----- INFORMATION SUPPLIED -----
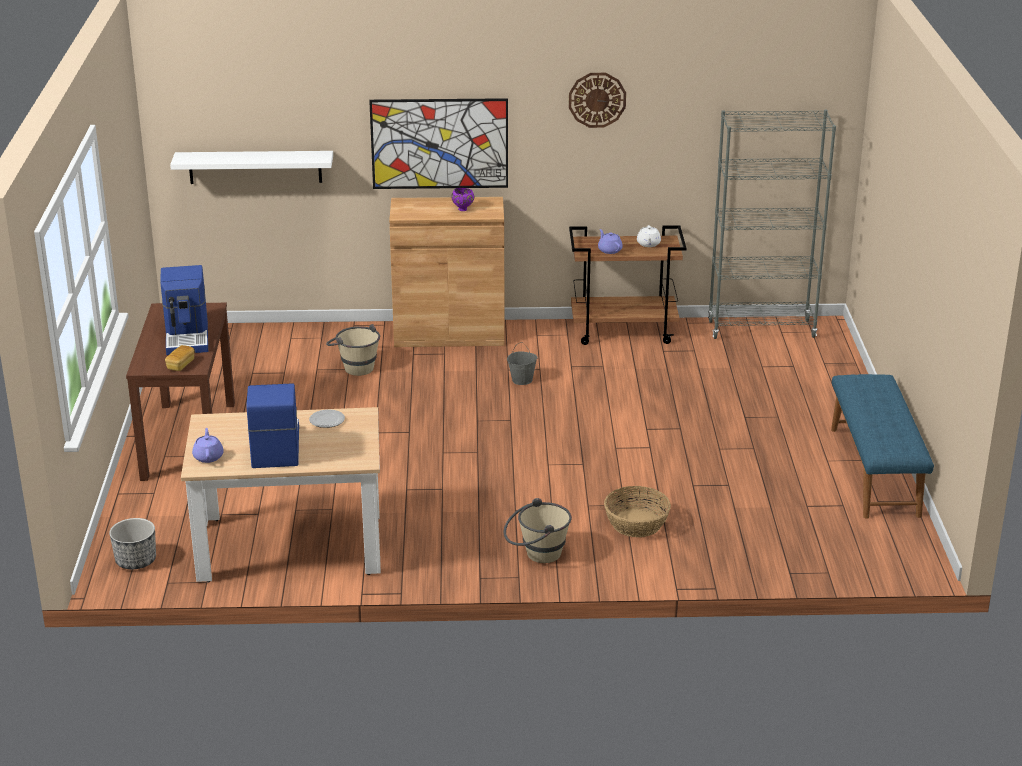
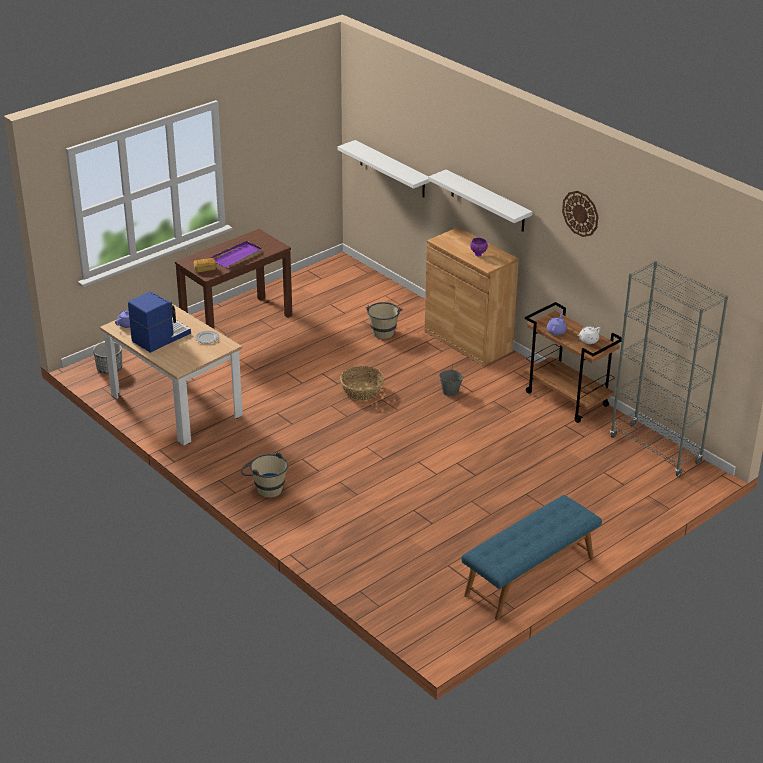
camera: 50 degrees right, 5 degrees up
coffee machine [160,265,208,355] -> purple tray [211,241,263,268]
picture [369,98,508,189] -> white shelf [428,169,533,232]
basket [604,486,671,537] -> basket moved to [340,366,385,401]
-----
WORK TO BE COMPLETED: The material above holds pictures; copy everything else in it exactly.

TASK OUTPUT:
camera: 50 degrees right, 5 degrees up
coffee machine [160,265,208,355] -> purple tray [211,241,263,268]
picture [369,98,508,189] -> white shelf [428,169,533,232]
basket [604,486,671,537] -> basket moved to [340,366,385,401]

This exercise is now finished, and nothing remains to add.